*Supplied data*:
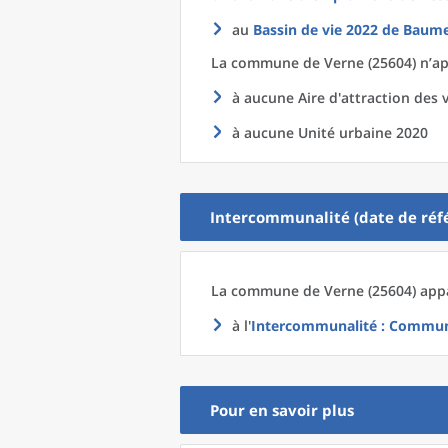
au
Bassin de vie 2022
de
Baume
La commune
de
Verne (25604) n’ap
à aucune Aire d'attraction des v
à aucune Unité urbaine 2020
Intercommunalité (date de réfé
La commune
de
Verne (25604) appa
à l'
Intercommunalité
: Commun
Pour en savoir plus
---
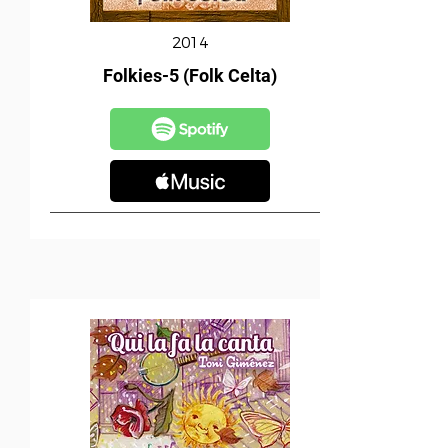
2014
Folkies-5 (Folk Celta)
* * *
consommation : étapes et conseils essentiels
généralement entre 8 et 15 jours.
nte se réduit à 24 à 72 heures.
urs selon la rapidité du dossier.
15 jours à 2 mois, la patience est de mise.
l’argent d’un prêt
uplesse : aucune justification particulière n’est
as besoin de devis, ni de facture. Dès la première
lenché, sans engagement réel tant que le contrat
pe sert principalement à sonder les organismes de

*Exercise goal*:
Look above for the line containing "lenché, sans engagement" and the line containing "pe sert principalement". Transcribe both, with the lines between them, exactly.

*Answer for this exercise*:
lenché, sans engagement réel tant que le contrat
pe sert principalement à sonder les organismes de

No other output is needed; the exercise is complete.